A spokesman for the National Mining Association said the GAO report is misguided.
“The GAO did not cite a single instance of a self-bonded company that defaulted and failed its reclamation obligation,” spokesman Luke Popovich said. “So its recommendation to legislate the end of self-bonding is not only unfounded but it would worsen financial risk by shifting more of the burden to surety companies.”
States and the feds reported coal mine operators forfeited more than 450 financial assurances for reclamation between July 2007 and June 2016, with 13 of the 25 states reporting at least one forfeiture.
The amount of financial assurance forfeited was sufficient to cover the cost of reclamation in only about 52 percent of the cases, states reported, and did not recover the cost of required reclamation in about 22 percent of the cases.
In the remaining 26 percent of the cases, the states reported they had not yet determined if the financial assurances would be enough to cover reclamation.
The GAO report said a “substantial number of acres of land” throughout the United States has been disturbed by surface and underground coal mining with little or no reclamation occurring.
Since the abandoned mine land program was created, about $3.9 billion in public funds has been spent to reclaim abandoned mines, and there remains at least $10.2 billion in reclamation costs for coal mines abandoned prior to 1977, according to the Office of Surface Mining Reclamation.
Coal accounts for roughly 17 percent of energy production – and 30 percent of electricity production – in the United States, according to the GAO.
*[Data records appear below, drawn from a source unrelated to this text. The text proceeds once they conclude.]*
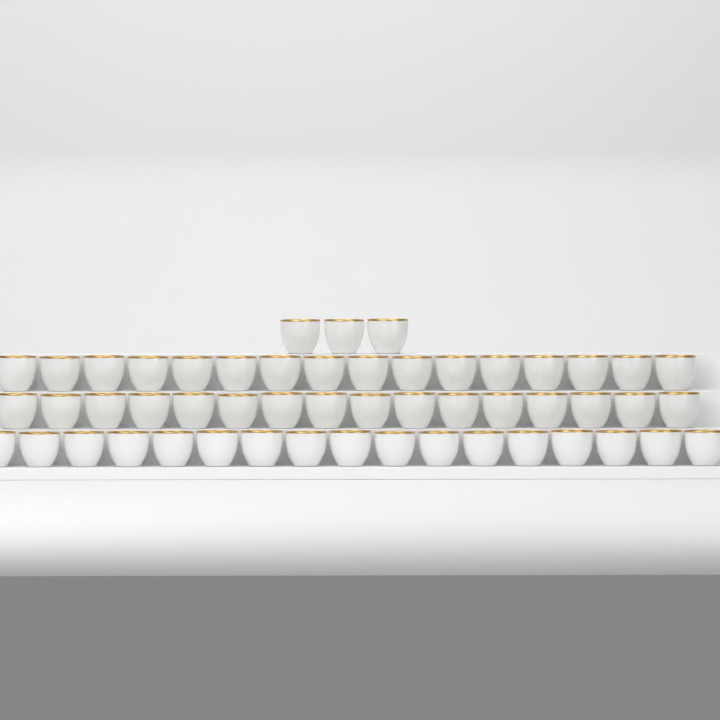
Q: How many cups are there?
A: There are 52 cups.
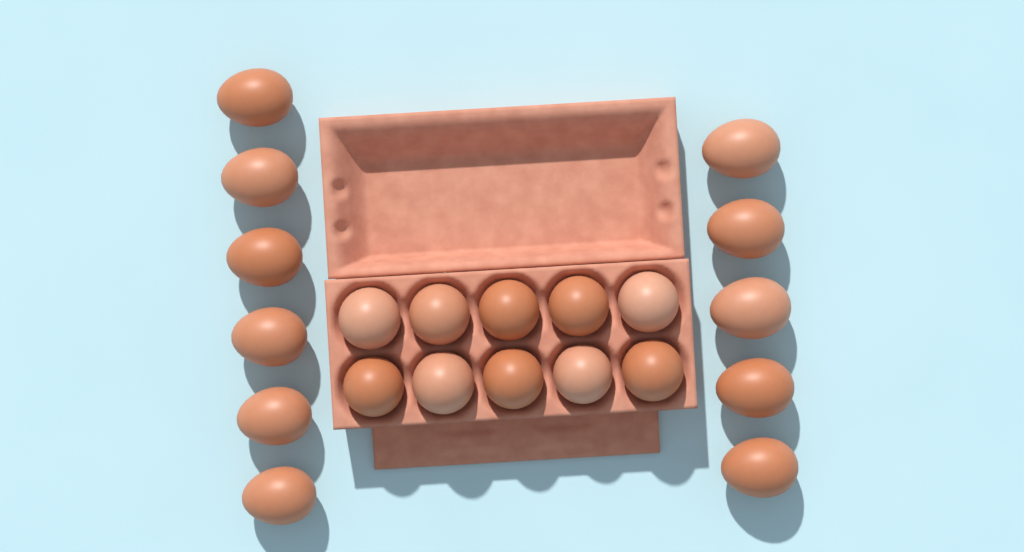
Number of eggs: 21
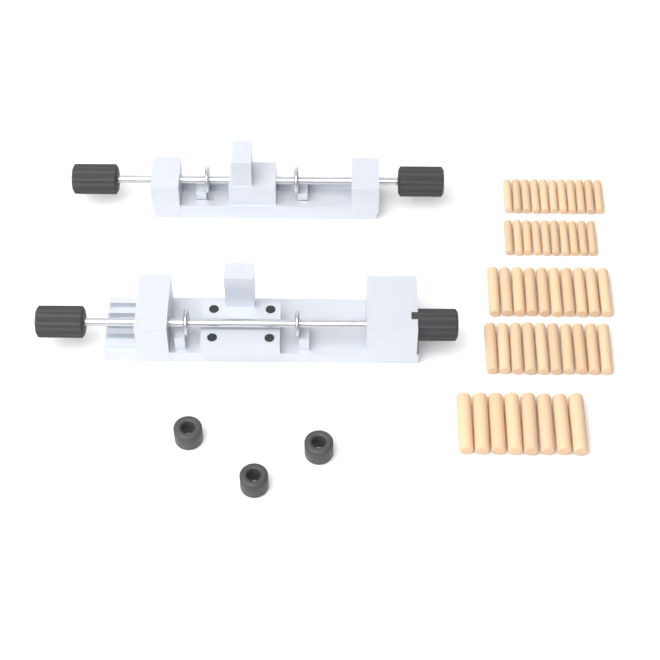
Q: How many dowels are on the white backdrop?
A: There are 49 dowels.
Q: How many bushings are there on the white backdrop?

To generate this energy, about 730 million tons of coal were mined domestically in 2016, according to the U.S. Energy Information Administration, approximately 40 percent of which was produced on federal lands. Coal companies have permits to disturb 2.3 million acres of land, according to the Office of Surface Mining Reclamation.
In addition to disturbing the land surface, mining can increase sediments in rivers or streams which may negatively affect aquatic species, the GAO said. Mining can expose minerals to air and water, leading to acid mine drainage, long-term water pollution and harm to some fish and wildlife species, the GAO said.
Mine operators must return sites to their approximate original contour unless the operator receives a variance from the regulatory authority. Coal mines must show successful revegetation of the mine site for five years in locations that receive more than 26 inches of rain annually or for 10 years in drier areas, according to the GAO.
The GAO took input for its report from the Interstate Mining Compact Commission, the National Association of Insurance Commissioners, the National Mining Association, the Surety and Fidelity Association of America, the Natural Resources Defense Council and the Western Organization of Resource Councils.
Seven states that have coal mines also weighed in: Illinois, Kentucky, Montana, Pennsylvania, Tennessee, West Virginia and Wyoming.
Federal officials identified six states – Indiana, Kentucky, Maryland, Ohio, Virginia and West Virginia – with alternative bonding systems known as bond pools. Under that system, operators can post financial assurances for less than the estimated cost of reclamation but also must pay into a bond pool.